Conditions deep inside exotic super-Earths and giant planets as also those during the violent birth of Earth-like planets have been created in the lab using laser-driven experiments.

The results show that mantle silicates and core metal have comparable melting temperatures above core-mantle boundary pressures of 500 GPa, suggesting that large rocky planets may have long-lived oceans of molten rock in their depths.

Planetary magnetic fields can be formed in this liquid-rock layer.

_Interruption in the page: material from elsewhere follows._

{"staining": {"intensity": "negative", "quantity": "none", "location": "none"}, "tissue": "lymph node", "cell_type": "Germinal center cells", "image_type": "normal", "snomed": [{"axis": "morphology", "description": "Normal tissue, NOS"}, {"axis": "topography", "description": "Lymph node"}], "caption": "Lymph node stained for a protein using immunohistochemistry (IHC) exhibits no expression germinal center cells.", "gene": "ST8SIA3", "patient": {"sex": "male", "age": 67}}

How much heat solids can sustain before melting under pressure determines a planet's internal structure and evolution. This is what has been measured directly in the laboratory by researchers from Lawrence Livermore National Laboratory, Bayreuth University (Germany) and University of California, Berkeley.

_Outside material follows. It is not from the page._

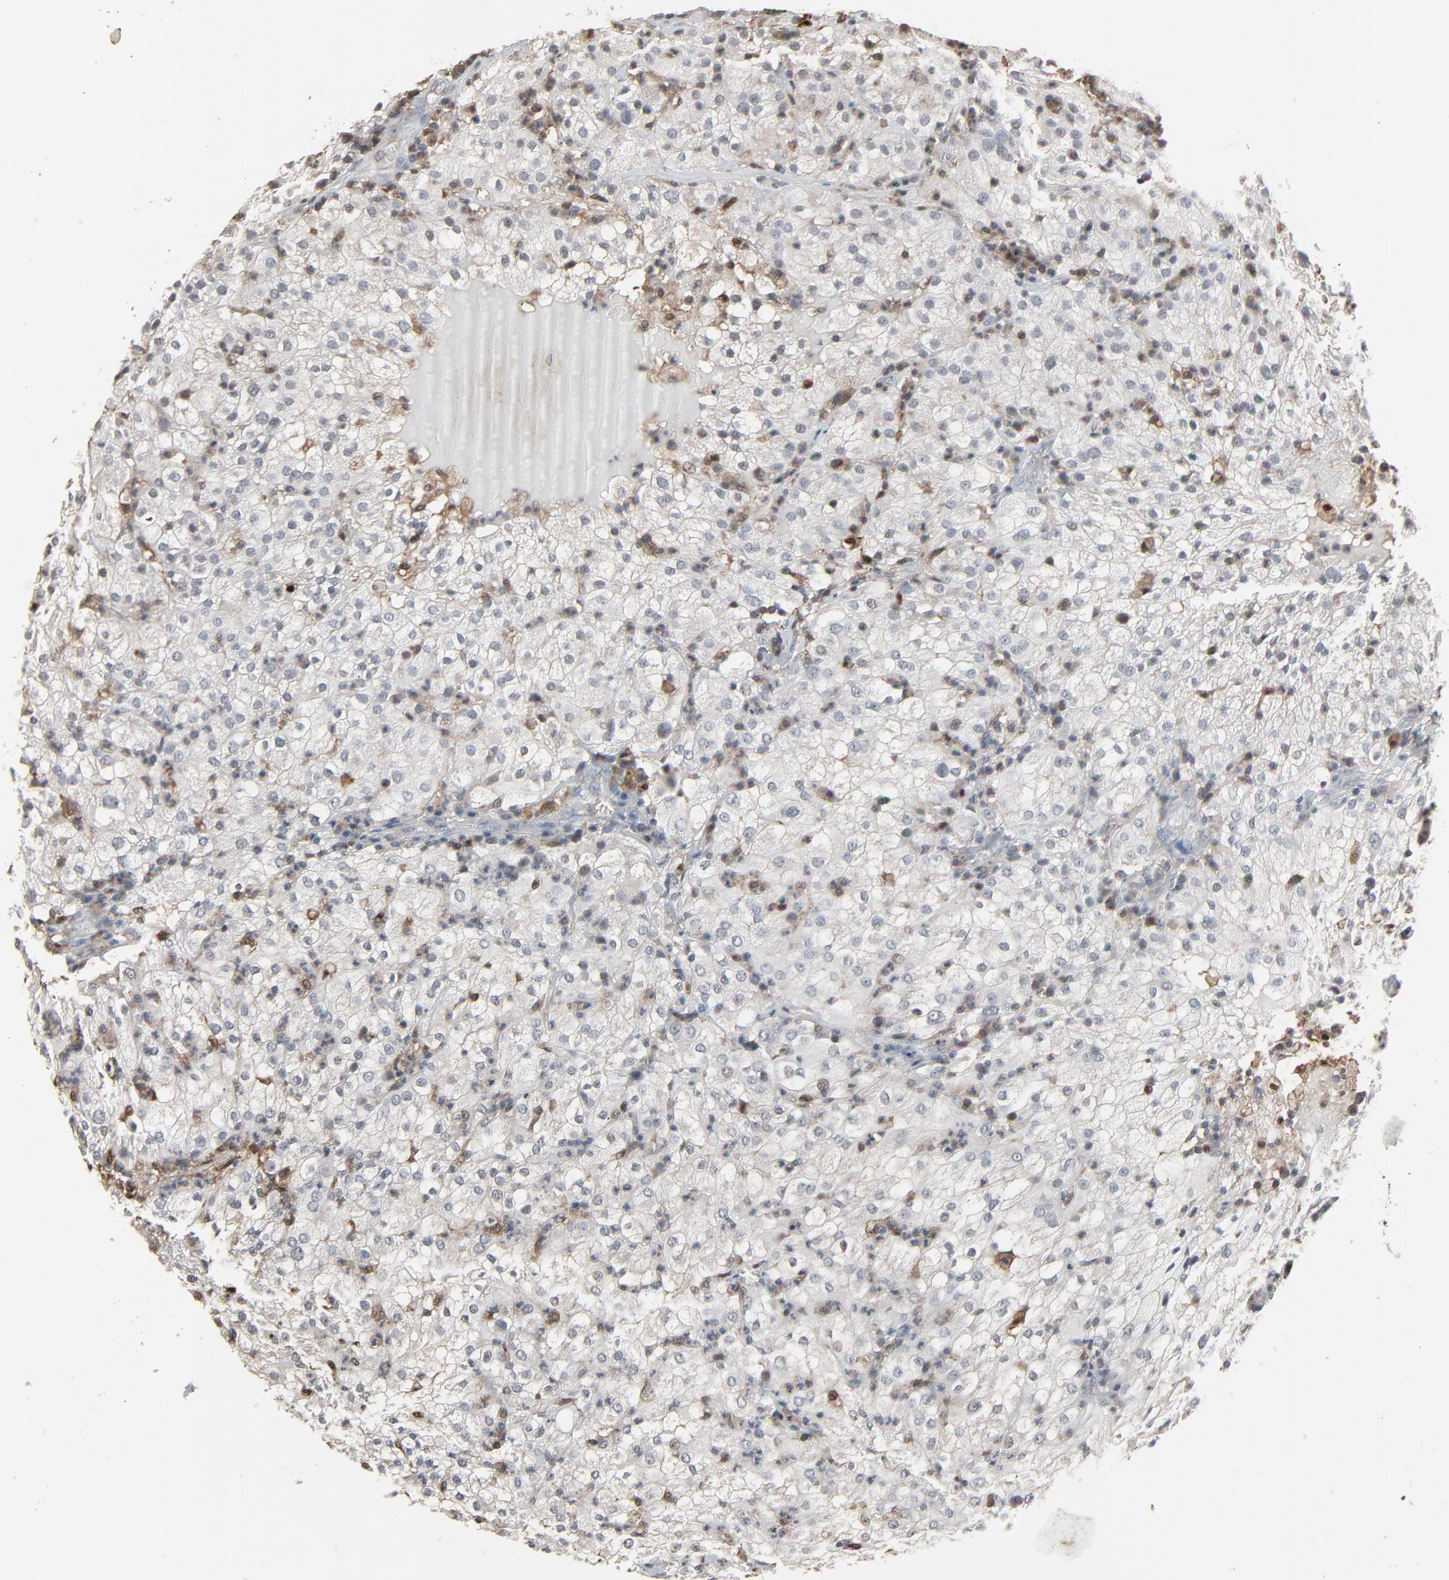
{"staining": {"intensity": "moderate", "quantity": "<25%", "location": "nuclear"}, "tissue": "renal cancer", "cell_type": "Tumor cells", "image_type": "cancer", "snomed": [{"axis": "morphology", "description": "Adenocarcinoma, NOS"}, {"axis": "topography", "description": "Kidney"}], "caption": "The image demonstrates staining of adenocarcinoma (renal), revealing moderate nuclear protein expression (brown color) within tumor cells.", "gene": "DOCK8", "patient": {"sex": "male", "age": 59}}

They reveal the unusual properties of silica under the extreme pressures and temperatures prevalent during planetary formation.

The team measured the melting temperature of silica at 500 GPa (5 million atmospheres), a pressure comparable to the core-mantle boundary pressure for a super-Earth planet (five Earth masses), Uranus and Neptune.

"Our research suggests that silica is likely solid inside Neptune, Uranus, Saturn and Jupiter cores, which sets new constraints on future improved models for the structure and evolution of these planets," physicist Marius Millot and colleagues from Bayreuth University says.

The work was possible thanks to a breakthrough in high-pressure crystal growth techniques at Bayreuth University in Germany. The team managed to grow millimetre-sized transparent polycrystals and single crystals of stishovite, a high-density form of silica (SiO2) usually found only in minute amounts near meteor-impact craters.

By subjecting the crystal to extreme heat and pressure in laser experiments, the planetary formation conditions were recreated.

"Stishovite, being much denser than quartz or fused-silica, stays cooler under shock compression, and that allowed us to measure the melting temperature at a much higher pressure," Millot said.

"Dynamic compression of planetary-relevant materials is a very exciting field right now. Deep inside planets hydrogen is a metallic fluid, helium rains, fluid silica is a metal and water may be superionic."

Millot and colleagues plan to study the exotic behaviour of the main planetary constituents using dynamic compression for a better understanding of the formation of the Earth and the origin of life.